The Clean Energy Investor Outlook’s third annual report, published on Wednesday, notes that while delays in building transmission infrastructure is the biggest challenge facing the sector, Labor’s capital gains tax overhaul is also “damaging” Australia’s reputation as an attractive investment destination.
“Investors are losing patience with a system that isn’t delivering at pace, and creating additional barriers, like the proposed capital gains tax on existing international clean energy investments. It’s no wonder less than one in 10 investors see Australia meeting its 2030 clean energy target,” CEIG chief executive Richie Merzian said
It follows concerns aired by the business community over Dr Chalmers’ changes to the GCT discount, who say the reforms will stifle business investment and innovation and push capital into sluggish high-yield companies.

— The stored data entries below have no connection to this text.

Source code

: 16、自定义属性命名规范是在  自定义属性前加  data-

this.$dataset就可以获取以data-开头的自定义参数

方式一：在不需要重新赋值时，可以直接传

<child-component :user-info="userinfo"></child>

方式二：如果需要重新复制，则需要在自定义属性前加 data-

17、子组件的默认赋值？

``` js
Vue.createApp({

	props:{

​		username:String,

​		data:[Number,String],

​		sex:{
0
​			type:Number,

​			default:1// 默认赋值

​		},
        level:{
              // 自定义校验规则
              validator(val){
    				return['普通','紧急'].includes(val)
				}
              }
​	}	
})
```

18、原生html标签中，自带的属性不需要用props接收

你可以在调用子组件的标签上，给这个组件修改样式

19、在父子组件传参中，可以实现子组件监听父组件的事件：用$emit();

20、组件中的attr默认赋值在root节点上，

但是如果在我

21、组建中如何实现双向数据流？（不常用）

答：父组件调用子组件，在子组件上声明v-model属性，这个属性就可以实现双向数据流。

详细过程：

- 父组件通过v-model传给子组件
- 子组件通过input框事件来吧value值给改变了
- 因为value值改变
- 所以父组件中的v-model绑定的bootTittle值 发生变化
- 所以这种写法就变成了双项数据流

ACCI chief executive Andrew McKellar said the forecasts were a “wake-up call to policymakers” that the current policy direction was eroding competitiveness, growth and productivity.
“Policymakers can puzzle over Australia’s continuing economic malaise, or listen to businesspeople who understand that higher taxes, onerous labour laws and ever-growing regulation and red tape are killing growth,” he said.
“It’s ridiculous that at a time when we need the private sector to get the economy growing, government is piling big new burdens on business through capital gains tax and trusts.”
Anthony Albanese at the NSW Labor state conference at the weekend branded criticism of the tax legislation as “entirely predictable and barely coherent noise from the usual suspects”.
Deloitte also expects household consumption to take a significant hit as consumers weather resurgent inflationary pressures and higher borrowing costs, forecasting spending growth to slow from 2.3 per cent in the last financial year to just 1.3 per cent in 2026-27.
“Cost-of-living pressures remain the key constraint. Headline inflation may have eased to 4.0 per cent over the year to May but the price of essentials is running much faster, at 4.7 per cent,” Mr Smith said.
“At the same time, the three interest rate increases so far in 2026 mean that households with an average-sized mortgage have needed to find an extra $350 a month to meet higher repayments.”
ANZ consumer confidence figures fell again on Tuesday to 74.7 points, well below the 100-point mark where optimists outnumber pessimists, and significantly lower than the figures long-run average of 108.8 since 1990.
According to the release, inflation expectations moderated slightly to 5.4 per cent, still well above the Reserve Bank’s target band of 2-3 per cent.
Commonwealth Bank in its economic outlook released on Monday noted that rate pressures and a sharp downturn in home values off the back of Labor’s crackdown on negative gearing would weigh further on household spending.
“We judge that the impact of upgraded income on spending will be mostly offset by the very soft conditions in the housing market and declines in real housing wealth,” CBA’s forecast update reads.
However, Deloitte expects government spending to continue piling pressure on aggregate demand, creating headaches for RBA governor Michele Bullock in her fight against inflation, with the report suggesting public spending as a share of GDP will sit around 30 per cent in 10 years.
“The commonwealth is trying to impose more discipline. The 2026-27 budget forecasts expenses easing from 26.9 per cent of GDP to 26.6 per cent by 2029-30,” the report reads.
“But those expectations contrast with the large structural spending pressures across health, hospitals, aged care, childcare, defence and disability support, where demand is rising and community expectations are high.”
“Prior to the pandemic, the public sector consistently contributed less than one-quarter of Australia’s domestic final demand. Deloitte Access Economics’ forecasts suggest that share will be closer to 30 per cent by 2035-36.”